* [Material shown]:
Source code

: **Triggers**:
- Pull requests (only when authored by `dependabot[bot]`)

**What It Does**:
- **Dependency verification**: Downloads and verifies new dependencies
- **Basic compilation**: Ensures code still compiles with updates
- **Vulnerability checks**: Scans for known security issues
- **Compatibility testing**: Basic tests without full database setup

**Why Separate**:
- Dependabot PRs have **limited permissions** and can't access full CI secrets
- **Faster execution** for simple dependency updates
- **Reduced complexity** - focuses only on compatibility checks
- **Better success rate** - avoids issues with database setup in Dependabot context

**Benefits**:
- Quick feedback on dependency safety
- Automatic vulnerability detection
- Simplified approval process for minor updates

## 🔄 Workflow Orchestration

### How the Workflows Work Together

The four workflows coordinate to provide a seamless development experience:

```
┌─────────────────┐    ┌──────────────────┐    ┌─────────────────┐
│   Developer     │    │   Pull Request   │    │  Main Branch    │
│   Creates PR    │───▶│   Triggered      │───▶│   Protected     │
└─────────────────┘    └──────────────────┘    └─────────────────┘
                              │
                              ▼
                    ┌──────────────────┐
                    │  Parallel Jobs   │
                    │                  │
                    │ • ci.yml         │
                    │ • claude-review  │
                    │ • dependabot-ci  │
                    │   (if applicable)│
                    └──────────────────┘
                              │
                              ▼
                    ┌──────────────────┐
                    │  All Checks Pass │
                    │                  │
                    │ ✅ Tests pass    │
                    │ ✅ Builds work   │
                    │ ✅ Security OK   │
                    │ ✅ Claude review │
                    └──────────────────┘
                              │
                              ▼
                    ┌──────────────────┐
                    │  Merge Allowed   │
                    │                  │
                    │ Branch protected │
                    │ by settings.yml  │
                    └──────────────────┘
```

* [Exercise requirements]: Each line from the one containing "The four workflows" through the last line of the material must be restated word for word, with no other text.

* [Answer section]:
The four workflows coordinate to provide a seamless development experience:

```
┌─────────────────┐    ┌──────────────────┐    ┌─────────────────┐
│   Developer     │    │   Pull Request   │    │  Main Branch    │
│   Creates PR    │───▶│   Triggered      │───▶│   Protected     │
└─────────────────┘    └──────────────────┘    └─────────────────┘
                              │
                              ▼
                    ┌──────────────────┐
                    │  Parallel Jobs   │
                    │                  │
                    │ • ci.yml         │
                    │ • claude-review  │
                    │ • dependabot-ci  │
                    │   (if applicable)│
                    └──────────────────┘
                              │
                              ▼
                    ┌──────────────────┐
                    │  All Checks Pass │
                    │                  │
                    │ ✅ Tests pass    │
                    │ ✅ Builds work   │
                    │ ✅ Security OK   │
                    │ ✅ Claude review │
                    └──────────────────┘
                              │
                              ▼
                    ┌──────────────────┐
                    │  Merge Allowed   │
                    │                  │
                    │ Branch protected │
                    │ by settings.yml  │
                    └──────────────────┘
```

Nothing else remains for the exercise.